- TEXTE FOURNI:
# # # #

Nommez le lieu et les personnes
Commencez par dohyō, l’aire de combat du sumo, et mawashi, la ceinture portée pour lutter. Rikishi désigne un lutteur de sumo, tandis que keiko signifie pratique ou entraînement. Ces mots vous aideront à décrire ce que vous voyez et à poser des questions simples. Nul besoin de tout prononcer parfaitement avant la visite. Écoutez la manière dont l’instructeur et l’interprète les utilisent, puis associez chaque terme à la démonstration concrète.
Reconnaissez les mouvements et les techniques
Le shiko est un mouvement fondamental du sumo, souvent reconnaissable au lever de jambe suivi d’une frappe du pied au sol. Le suriashi désigne un déplacement en pas glissés. Kimarite signifie technique gagnante : l’Association japonaise de sumo en propose un catalogue illustré. Deux exemples sont l’oshidashi, une sortie par poussée, et le yorikiri, une sortie forcée avec un contact corporel rapproché. Considérez ces termes comme des repères à reconnaître en observant. Une description écrite ne remplace pas les indications de l’instructeur sur ce que vous pouvez essayer pendant votre séance.

# # # #

- QUESTIONS SUR LE DOCUMENT:
**a)** Que signifie le mot keiko d'après le texte sur le vocabulaire du sumo ?
**b)** Recopiez le passage du texte sur le vocabulaire du sumo qui va de « Nommez le lieu » à « la démonstration concrète. ».

# # # #

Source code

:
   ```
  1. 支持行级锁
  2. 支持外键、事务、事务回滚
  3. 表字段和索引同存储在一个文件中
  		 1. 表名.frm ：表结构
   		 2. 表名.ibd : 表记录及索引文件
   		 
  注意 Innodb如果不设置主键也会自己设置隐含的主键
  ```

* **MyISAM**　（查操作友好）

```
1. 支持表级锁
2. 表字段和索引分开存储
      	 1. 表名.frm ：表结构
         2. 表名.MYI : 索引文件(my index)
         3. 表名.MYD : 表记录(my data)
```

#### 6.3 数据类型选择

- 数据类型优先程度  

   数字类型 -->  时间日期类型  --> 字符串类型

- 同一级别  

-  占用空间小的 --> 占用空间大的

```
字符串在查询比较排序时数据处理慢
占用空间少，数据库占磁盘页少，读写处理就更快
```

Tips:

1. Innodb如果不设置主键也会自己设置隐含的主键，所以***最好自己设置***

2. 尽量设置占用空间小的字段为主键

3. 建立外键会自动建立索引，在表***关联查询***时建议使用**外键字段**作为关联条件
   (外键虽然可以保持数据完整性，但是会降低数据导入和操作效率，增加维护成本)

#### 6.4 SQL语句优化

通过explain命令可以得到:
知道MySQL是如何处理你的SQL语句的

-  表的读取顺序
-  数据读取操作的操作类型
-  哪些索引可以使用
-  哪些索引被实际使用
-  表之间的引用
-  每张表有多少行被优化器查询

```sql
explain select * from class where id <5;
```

# # # #

- CORRIGÉ DES ACTIVITÉS:
**a)** Keiko signifie pratique ou entraînement.

**b)**
Nommez le lieu et les personnes
Commencez par dohyō, l’aire de combat du sumo, et mawashi, la ceinture portée pour lutter. Rikishi désigne un lutteur de sumo, tandis que keiko signifie pratique ou entraînement. Ces mots vous aideront à décrire ce que vous voyez et à poser des questions simples. Nul besoin de tout prononcer parfaitement avant la visite. Écoutez la manière dont l’instructeur et l’interprète les utilisent, puis associez chaque terme à la démonstration concrète.